Voici les chantier ouverts à partir de l'été 1981 :

-Prise de contrôle de Pathé. Havas détient 10% dans cette société qui appartient à la banque Rivaud. Le directeur financier me dit qu'une banque nous propose de racheter les 15% qu'elle y détient, que c'est une excellente affaire, très sous-estimée, ne serait-ce que par son patrimoine immobilier (le plus important réseau de salles dans le centre-ville de toute la France). Nous achetons et commençons à "ramasser" pour tenter de devenir majoritaire (Rivaud ne semble pas contrôler vraiment sa majorité). Nous y parviendrons presque, jusqu'à un veto "politique" assez surprenant qui me valut une de nos nombreuses "discussions musclées" avec Rousselet, et un "cours", dans le cadre de mon stage, sur le financement des partis politiques.

-Etude et "copie" du système de gestion d'une télévision hertzienne à péage sur le modèle de On TV (petite chaîne de Los Angeles repérée par Driencourt dont ils "récupèrent", avec Frédéric Chapu, le logiciel pour la logistique de la chaïne. Frédéric Chapu avait travaillé avec Jean Frydman sur le projet TVCS qui voulait faire de la communication d'entreprise sur le service public et avait commencé à chercher un décodeur pour ce faire. Cet épisode laissera Frydman, parmi beaucoup d'autres candidats en paternité, avec le sentiment que Canal+ était sa chose et qu'on lui avait volé pour des raisons politiques (Il avait hébergé Giscard dans son ranch canadien après sa défaite). Je recruterai quand même dans notre équipe son neveu Marc.(qui sera, plus tard, à l'initiative du X sur canal).

-Rédaction du contrat de concession de service public par Marie Castaing avec le SJTI. Tout était à inventer dans ce domaine. C'est Bernard Millet et Brun-Buisson (un "copain d'avant" de Sciences Po qui sont nos principaux interlocuteurs.)

-Adoption d'un décodeur, nous faisons appel à un ami d'Antoine Lefébure, Sylvain Anichini, dont les installations sur le toit au dessus de sa petite chambre m'avaient beaucoup impressionnées. Il semblait pouvoir tout pirater, y compris les messages codés des satellites espions soviétiques. La question du piratage était une des questions clef, Thomson nous proposait un décodeur inviolable à 2.000 Francs pièce. (C'était 20 fois le prix que nous nous étions fixés dans le business plan).

- Amorce des discussions avec les représentants de l'industrie du Cinéma représentés par le BLIC, dominé par les exploitants de salles. Il s'agissait d'obtenir leur accord pour une diffusion des films un an après la sortie en salle et de définir un montant d'engagement financier annuel sur la production française. Grands souvenirs de dîners ou déjeuner passionnants avec Jean-Pierre Rassam ou Jean-Luc Godard que Driencourt m'avait présentés pour ne pas uniquement parler avec les "officiels". En fait, des hommes comme eux, avaient tout de suite compris le projet, alors qu'il fallut bien deux ans aux autres pour commencer à entrer dans le sujet et admettre que Canal + ne signait pas la mort du cinéma français, bien au contraire.
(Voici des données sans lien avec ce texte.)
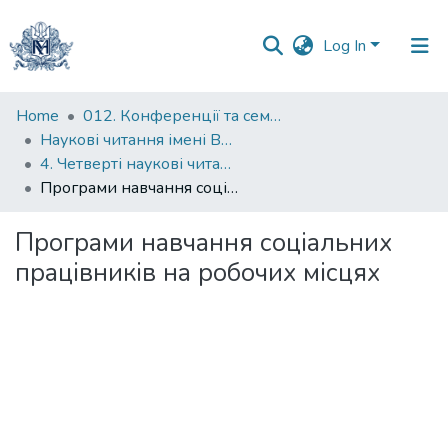
Log In
Communities
Home
012. Конференції та семінари НаУКМА
&
Наукові читання імені Володимира Івановича Полтавця
Collections
4. Четверті наукові читання імені професора Володимира Івановича Полтавця
Програми навчання соціальних працівників на робочих місцях
All of DSpace
Програми навчання соціальних
Statistics
працівників на робочих місцях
Tout était sur les rails et quand Rousselet fut nommé Président (Fin 82) le business plan était prêt (Il n'y avait plus qu'à enlever la barre oblique du 4 de Canal 4.) nous le lui présentons en réunion plénière (avec tous les patrons de filiales). Tout le monde est hostile au projet, y compris Marc Tessier, nouveau Directeur Financier, qui m'écrit une lettre "furibarde" pour me signaler que, compte tenu de ses fonctions, ce serait gentil de ma part, de le tenir au courant quand l'envie me prend d'engager la totalité du chiffre d'affaire du groupe sur une de mes lubies. Tout le monde...sauf Rousselet à qui j'avais montré une hypothèse (à peine optimiste) sur la période sensible de 1986, où le Président de Canal+ était en mesure de racheter le Groupe Havas dans son ensemble. Je me souviens que cette courbe de revenus et d'abonnés l'avait laissé rêveur. Il décidera de s'approprier le projet et de convaincre son "copain d'avant" d'y aller en lui faisant toute confiance. C'était gagné.